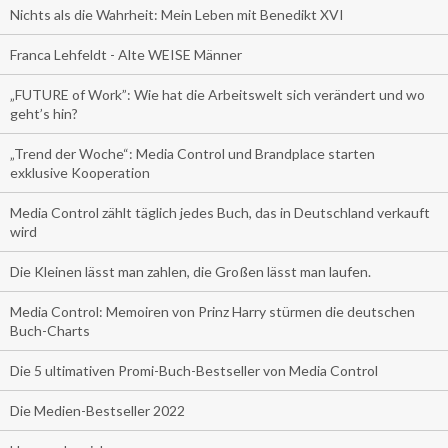
Nichts als die Wahrheit: Mein Leben mit Benedikt XVI
Franca Lehfeldt - Alte WEISE Männer
„FUTURE of Work”: Wie hat die Arbeitswelt sich verändert und wo
geht’s hin?
„Trend der Woche“: Media Control und Brandplace starten
exklusive Kooperation
Media Control zählt täglich jedes Buch, das in Deutschland verkauft
wird
Die Kleinen lässt man zahlen, die Großen lässt man laufen.
Media Control: Memoiren von Prinz Harry stürmen die deutschen
Buch-Charts
Die 5 ultimativen Promi-Buch-Bestseller von Media Control
Die Medien-Bestseller 2022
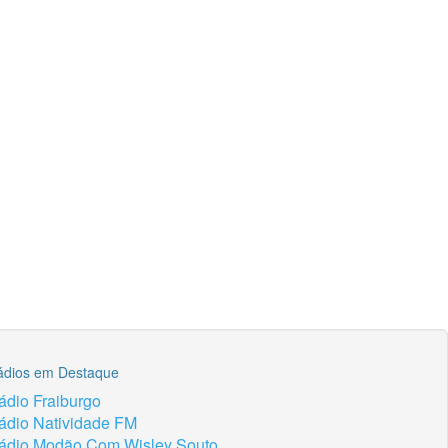
ádios em Destaque
ádio Fraiburgo
ádio Natividade FM
ádio Modão Com Wisley Souto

Aim of the exercise
Only the lines above starting at the one containing "verändert und wo" and ending at the one containing "Buch-Charts", both included, are to be returned, exactly as they read.

Your response
„FUTURE of Work”: Wie hat die Arbeitswelt sich verändert und wo
geht’s hin?
„Trend der Woche“: Media Control und Brandplace starten
exklusive Kooperation
Media Control zählt täglich jedes Buch, das in Deutschland verkauft
wird
Die Kleinen lässt man zahlen, die Großen lässt man laufen.
Media Control: Memoiren von Prinz Harry stürmen die deutschen
Buch-Charts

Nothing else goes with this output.